Hitler’s Speech the Day He Took Office:

“So Hitler gave a speech that day too.  He was just forty-three and had already toiled in the political wilderness half his life.  Ten years had passed since the Bierhall Putsch that landed him in prison.  Now he was the chancellor of Germany.  The original come-back kid had triumphed over his enemies.  But to convince his followers that his authority was legitimate, he must say the necessary things.  Thus the opening words of his speech that day were: ‘We are determined, as leaders of the nation, to fulfill as a national government the task which has been given to us, swearing fidelity only to God, our conscience, and our Volk.’  If his conscience was not already a corpse, it might have felt a twinge as he spoke.  Hitler then declared that his government, which was a lie, instantly annulled itself.  He ended with another appeal to the God he did not believe in, but whose Jewish and Christian followers he would thenceforward persecute and kill: ‘May God Almighty take our work into his grace, give true form to our will, bless our insight, and endow us with the trust of our Volk!’

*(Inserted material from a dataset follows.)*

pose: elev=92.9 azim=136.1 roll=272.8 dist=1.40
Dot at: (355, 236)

Karl Bonhoeffer’s [Dietrich’s Father] Thoughts on Hitler:

“‘From the start, we regarded the victory of National Socialism in 1933 and Hitler’s appointment as Reichkanzler as a misfortune—the entire family agreed on this.  In my own case, I disliked and mistrusted Hitler because of his demagogic propagandistic speeches…his habit of driving about the country carrying a riding crop, his choice of colleagues—with whose qualities, incidentally, we in Berlin were better acquainted than people elsewhere—and finally because of what I heard from professional colleagues about his psychopathic symptoms.’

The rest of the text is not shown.